The US experienced negative real wage growth numerous times over the past 50 years—see the 1980s, the first half of the 1990s and even different points during the current expansion. Yet the economy didn’t crash, and many of these periods were a terrific time to own stocks.
Moreover, this isn’t just a US phenomenon. Across the pond, our friends in the UK have similarly fretted higher inflation and slower wage growth would crimp consumption. Yet as we wrote back on March 28 in our commentary, What Rising Real Wages Say About the UK Economy:
Even as real wages fell for a long spell during this economic expansion’s first five years, consumer spending grew. While it bounced around a good deal the first couple years, consumer spending growth turned consistently positive in late 2011—over two years before real wages started their recovery.
As in the US, the UK expansion chugged along despite falling real wages.
No single metric or dataset is all-telling. All data have their limits, and the BLS’s wage and inflation measures are no exception. For example, aggregate hourly pay can get skewed by shifts in the workforce. As highly paid, long-tenured workers retire and lower-paid, inexperienced folks enter the workforce, the average might not move much—and may even fall—but workers aren’t necessarily worse off. At the risk of stating the obvious, younger, less experienced workers typically get paid less.[iii] Gauges like the Atlanta Fed’s Wage Growth Tracker (which examines the wage changes of the same workers over time) suggest workers may be doing better than the BLS’s numbers indicate. We aren’t saying one wage metric is superior to the other. Rather, be aware of the nuance and what exactly each measures.

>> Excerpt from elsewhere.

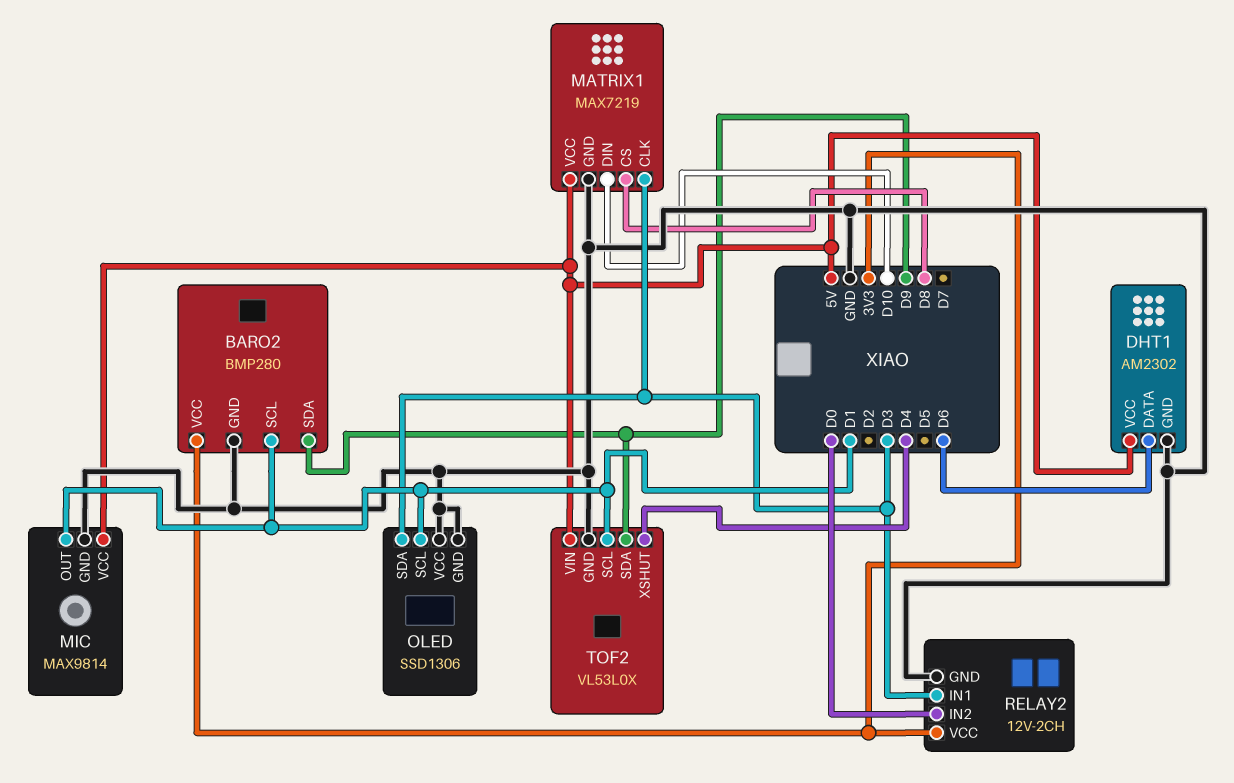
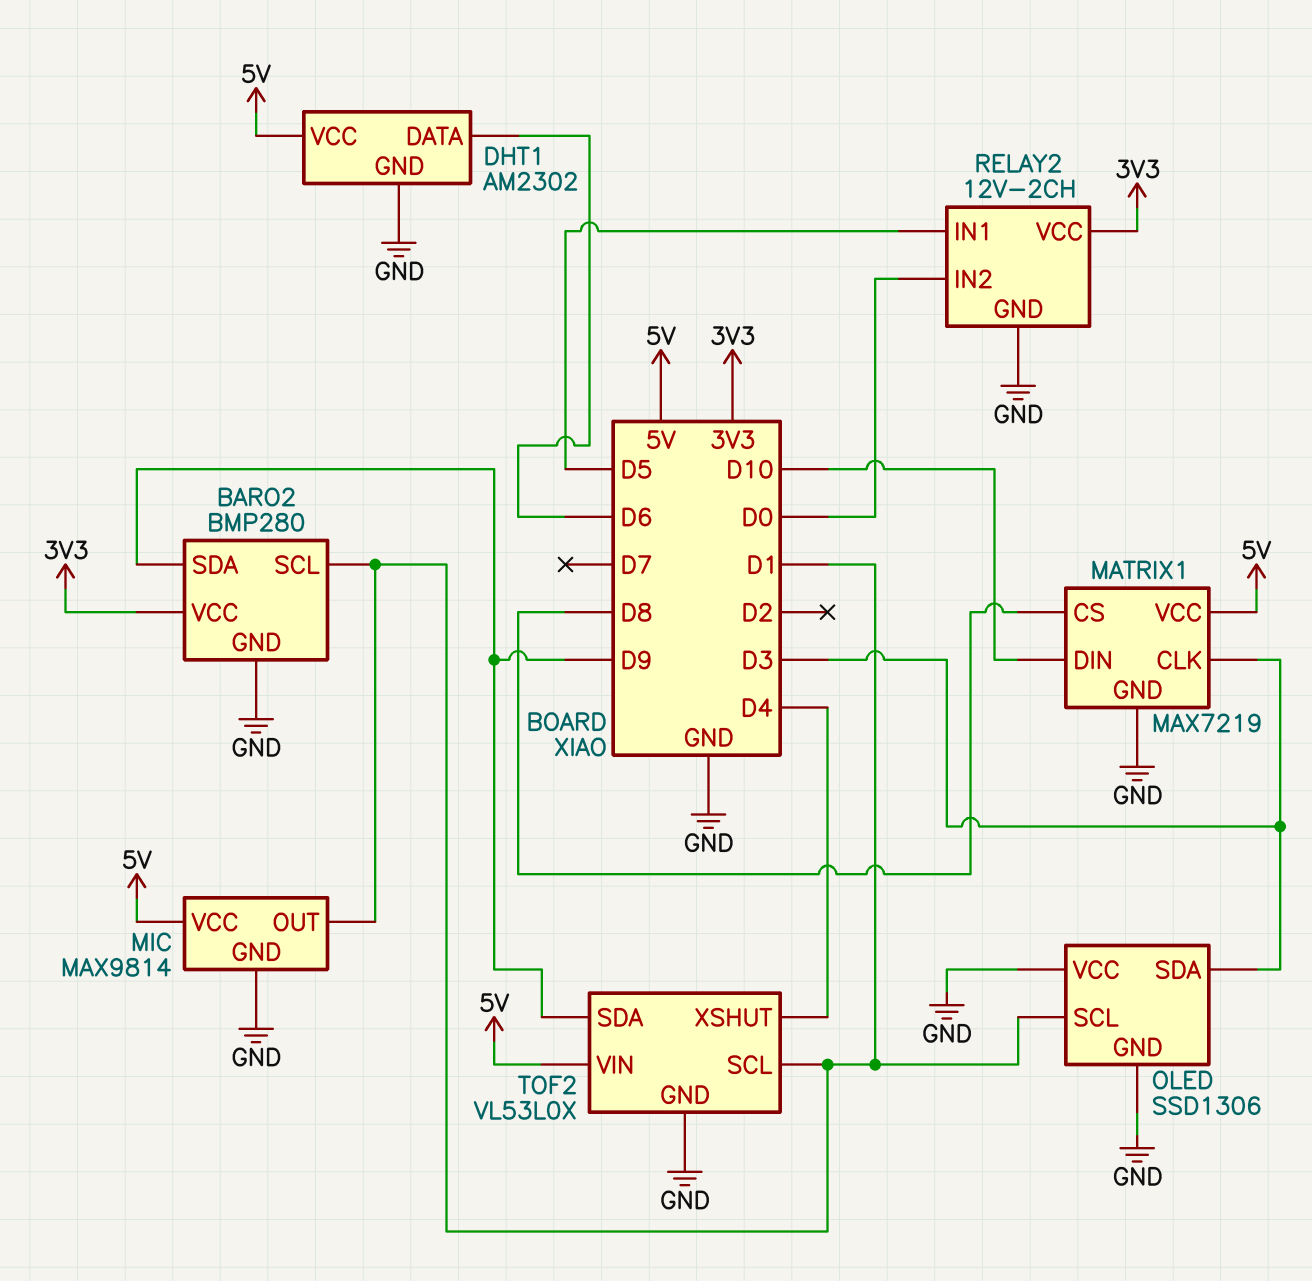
RELAY2 pin IN1: D3 -> D5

The same goes for inflation gauges. Financial media commonly cite the BLS’s CPI when discussing inflation, but that isn’t the only metric available. The BLS also produces a Chained Consumer Price Index—an effort to be “a closer approximation to a cost-of-living index than other CPI measures.” The BEA tracks prices via its personal consumption expenditures (PCE) price index. To varying degrees, both measures show a slower rate of rising prices than CPI. Folks can argue about which is most accurate to measure broad inflation, but none is more “right” than the other. This is especially true when trying to measure one’s cost of living, which will vary depending on one’s personal situation. And even if you assume all growth rates are accurate, inflation isn’t necessarily eating away at one’s wages. Employee earnings typically exceed expenses, and a smaller growth rate off a higher pay base can easily result in a bigger dollar increase than a slightly larger growth rate off a much lower base.
Finally, we caution against assuming inflation is only headed higher from here on out. Broadly speaking, inflation is a monetary phenomenon. With a flatter yield curve likely tamping down a bit on banks’ willingness to lend, money supply growth doesn’t look likely to meaningfully accelerate for the foreseeable future—suggesting inflation shouldn’t gallop higher. Amid benign inflation and solid economic drivers, US growth doesn’t look like it’ll end any time soon. That remains true even if one measure of average wages continues to lag the change in one measure of a broad basket of goods and services prices.
[i] Source: “Rising U.S. Consumer Prices Are Eroding Wage Gains,” Josh Mitchell, The Wall Street Journal, 8/10/2018. https://www.wsj.com/articles/u-s-consumer-prices-rose-0-2-in-july-1533904402?mod=hp_lead_pos9
[ii] Source: “In U.S., Wage Growth Is Being Wiped Out Entirely by Inflation,” Heather Long, Washington Post, 8/10/2018. https://www.washingtonpost.com/business/2018/08/10/america-wage-growth-is-getting-wiped-out-entirely-by-inflation/?utm_term=.dda14fedf8ef
[iii] Except for those younger workers themselves.